DS took it, inspected the top and the interior, ran his hand along the ribbon and the brim. Inside, he found one lone pine needle. “Not unharmed, but undamaged, true,” he said, showing Paul the pine needle.
“Dear friend, we need to discuss the meaning of the word unharmed at some further date. Shall I put you and Ellie down now? …or are you expecting more belongings to fall from the sky? You realize you’re littering in my forest.”
“Oh, yes, of course. … no, no more today. And when did the Oregon Territory frogs start flying? More importantly, who equipped them with cannons?” Dapper Sasquatch asked. “Sara sends me to Portland. I have one day to get there,” said DS. “Have you perchance heard of Shanghai?”

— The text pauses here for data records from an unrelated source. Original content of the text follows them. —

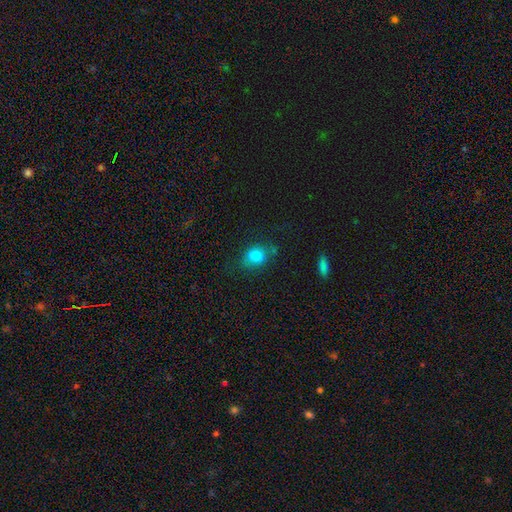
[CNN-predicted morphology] Smooth or featured? smooth (81%)
How rounded? in between (50%)
Merging? none (60%)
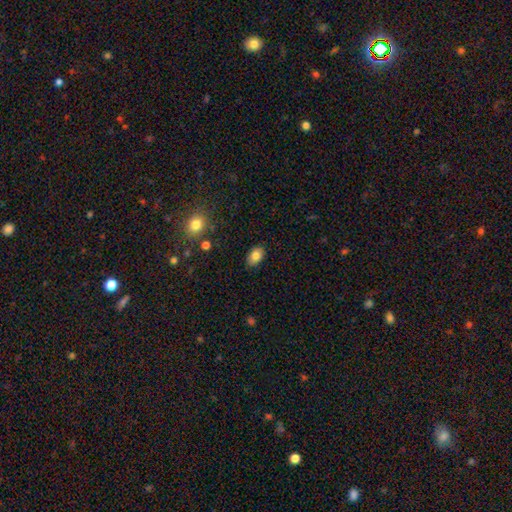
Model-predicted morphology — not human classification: The model was most divided on "smooth or featured": smooth: 81%, featured or disk: 10%, star or artifact: 9%. More confident: how rounded — in between (88%); merging — none (86%).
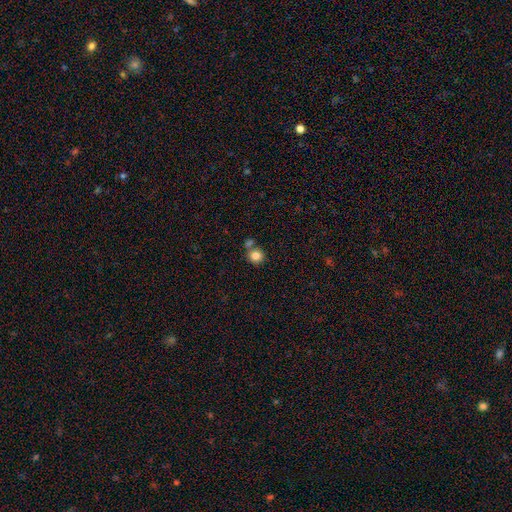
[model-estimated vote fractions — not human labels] smooth-or-featured: smooth: 83% | star or artifact: 10% | featured or disk: 7%
  how-rounded: round: 88% | in between: 11% | cigar-shaped: 1%
  merging: none: 63% | merger: 25% | minor disturbance: 9% | major disturbance: 3%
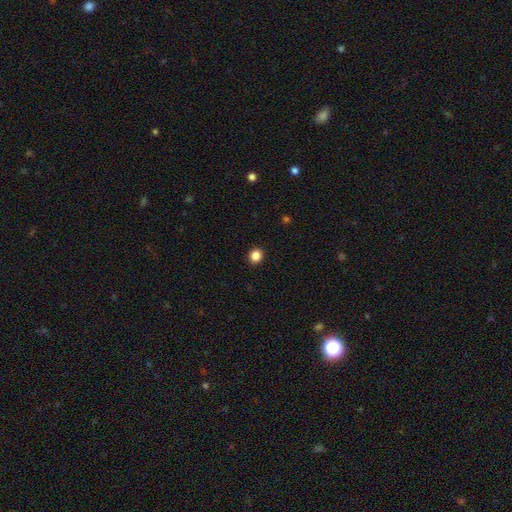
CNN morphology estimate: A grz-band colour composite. It shows a smooth galaxy with no disk features (85%) that is round (89%). Merging: none (93%).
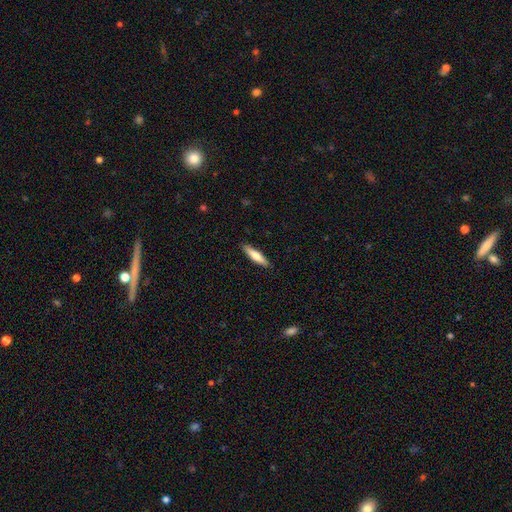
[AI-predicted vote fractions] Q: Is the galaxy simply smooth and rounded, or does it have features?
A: smooth — 63%.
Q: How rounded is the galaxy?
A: cigar-shaped — 77%.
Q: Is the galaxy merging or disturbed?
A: none — 89%.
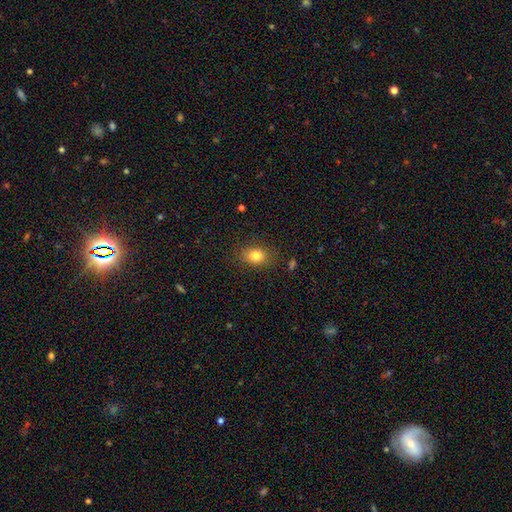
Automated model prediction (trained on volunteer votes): smooth_or_featured: smooth (p=0.82) [alt: star or artifact p=0.11]
how_rounded: in between (p=0.64) [alt: round p=0.35]
merging: none (p=0.83) [alt: minor disturbance p=0.12]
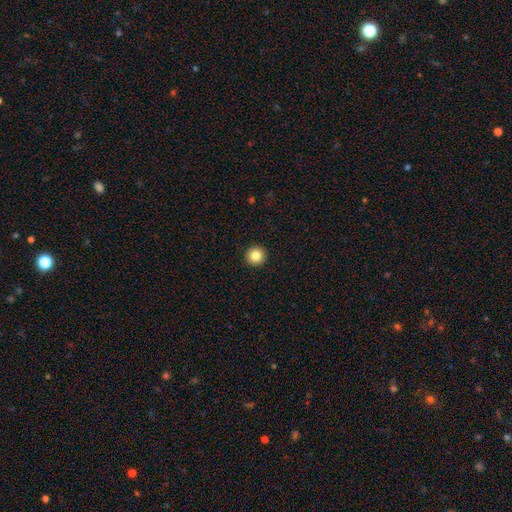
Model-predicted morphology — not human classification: Overall: smooth (84%). How rounded: round (96%). Merging: none (94%).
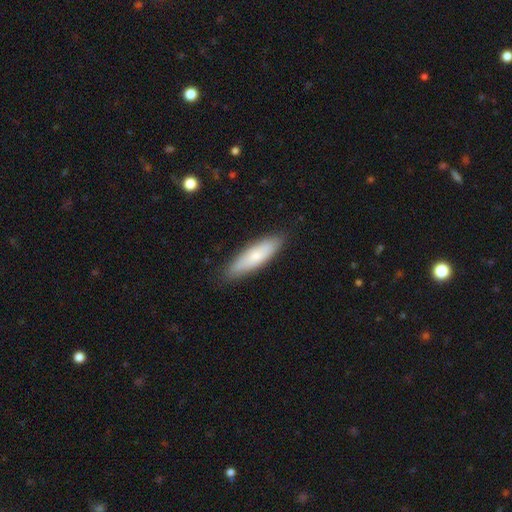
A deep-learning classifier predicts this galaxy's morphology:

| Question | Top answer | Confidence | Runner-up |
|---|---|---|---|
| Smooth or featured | smooth | 71% | featured or disk (23%) |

“Now DS, you know if the missives go missing, it’s only those codes that protect the information. You are not the only Expressor in your company.”
“Yes, yes. Forgive me. Frustration and a wee bit of nausea from my recent round the world seems to have gotten the better of me. To the task at hand, Shanghai?”
“Only from shanties about a land across the sea,” Paul said. “Where can I take you little cousin?”
***
Paul deposited DS at Multnomah Falls east of Portland along the Columbia River. Three dollars bought him travel aboard the steam paddleboat Fish or Be Fished.
He walked two decks, nodding to other passengers. He climbed the last set of stairs. The sasquatch looked over his shoulder. Not a soul. He was alone. DS removed his top hat and placed it on a spot of dry decking. Gentlemen never completed this next act in the company of others.
Dapper Sasquatch, the epitome of grace, style, and manners, stretched. He bent at the waist and touched the toes of his size 47 boots. He rolled his back as he rose. At the top, he stood on his toes, threw his arms to the sky and roared.
“Sir?” asked a young deckhand.
DS stopped, his mouth still open and hands in the sky, and looked over this shoulder. Gentlemen didn’t blush. It wasn’t seemly. Yet, if one could see beneath his heavy fur, one might’ve noticed the slightest pink cast to his cheeks.
He closed his mouth, dropped his arms, retrieved his top hat, and turned. He nodded to the deckhand and tipped his hat as he placed it on his head. “Yes?”
“Er. The captain requests your presence,” he said. “I can show you the way.”
“No. Thank you, little sir. I know the way.” DS took two steps and stopped. “Would you mind, young gentleman, not mentioning what you saw? I apologize for asking, but appearances must be kept, you understand.”
The deckhand nodded with eyes wide. Dapper Sasquatch had asked him for a personal favor. “Uh, of course, sir.”
With that, DS went to join the captain.